COVID-19 may have helped accelerate business trends that were already underway. Haworth points to examples such as an uptick in retail bankruptcies involving mostly companies that were dealing with significant challenges. Another area he believes bears close watching is the demand for office space. “There’s a possibility that demand could fall in central business districts as many employees begin to work from home more regularly.” This would have a dramatic impact on commercial real estate.

Haworth also notes a boost in demand for single family homes from millennials and a potential permanent decline in business travel given the increased use of technology to connect with business associates. This could have an impact on the airline industry and other parts of the hospitality market.

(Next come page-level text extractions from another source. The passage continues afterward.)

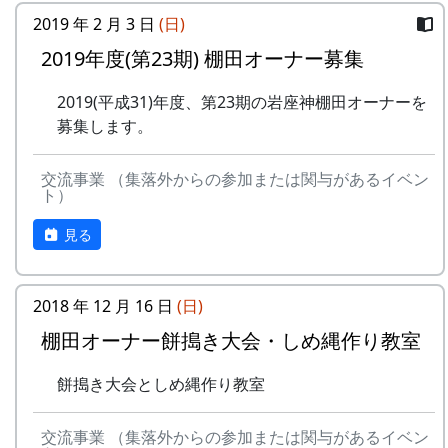
2019 年 2 月 3 日
(日)
2019年度(第23期) 棚田オーナー募集
2019(平成31)年度、第23期の岩座神棚田オーナーを
募集します。
交流事業 （集落外からの参加または関与があるイベン
ト）
見る
2018 年 12 月 16 日
(日)
棚田オーナー餅搗き大会・しめ縄作り教室
餅搗き大会としめ縄作り教室
交流事業 （集落外からの参加または関与があるイベン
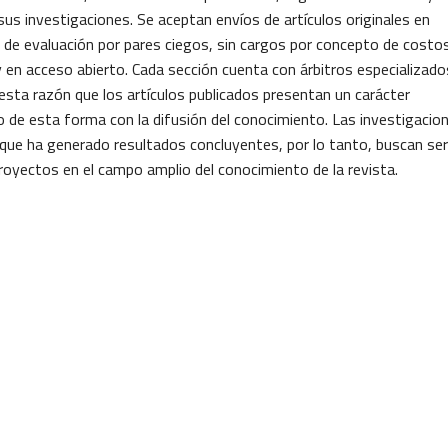
sus investigaciones. Se aceptan envíos de artículos originales en
 de evaluación por pares ciegos, sin cargos por concepto de costo
y en acceso abierto. Cada sección cuenta con árbitros especializado
esta razón que los artículos publicados presentan un carácter
do de esta forma con la difusión del conocimiento. Las investigacio
que ha generado resultados concluyentes, por lo tanto, buscan ser
proyectos en el campo amplio del conocimiento de la revista.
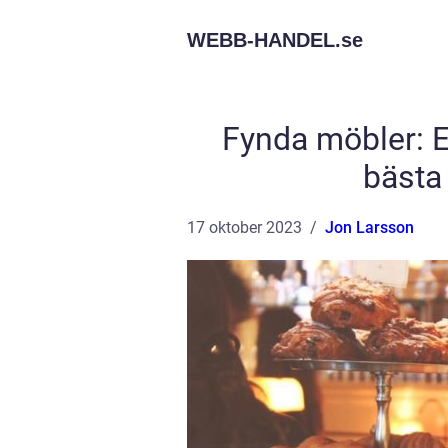
WEBB-HANDEL.
se
Fynda möbler: En
bästa
17 oktober 2023
Jon Larsson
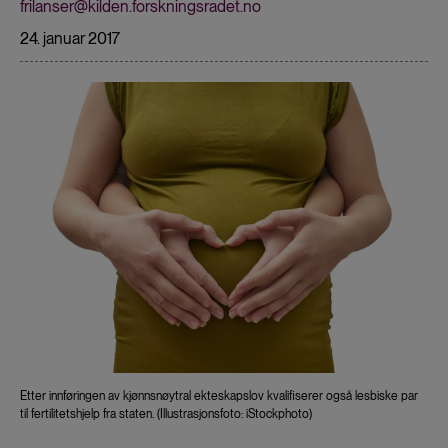
frilanser@kilden.forskningsradet.no
24. januar 2017
Etter innføringen av kjønnsnøytral ekteskapslov kvalifiserer også lesbiske par
til fertilitetshjelp fra staten. (Illustrasjonsfoto: iStockphoto)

Making plans for the year ahead

There are industries that may be positioned to permanently benefit from changes that took effect with the onset of the pandemic. “Cloud computing and video streaming are services that are likely to continue to grow their businesses even when some sense of normal returns,” says Hainlin. Online retailing, already a growing trend, may have solidified its position in the past year.

Yet it may take time to fully delineate winners and losers when the “steady state” returns. When that time comes, headline events may take a backseat, and the typical market fundamentals such as corporate earnings are likely to become more predictive of investment performance. Individuals should continue to focus on a long-term, well-diversified investment strategy that is consistent with their tolerance for risk.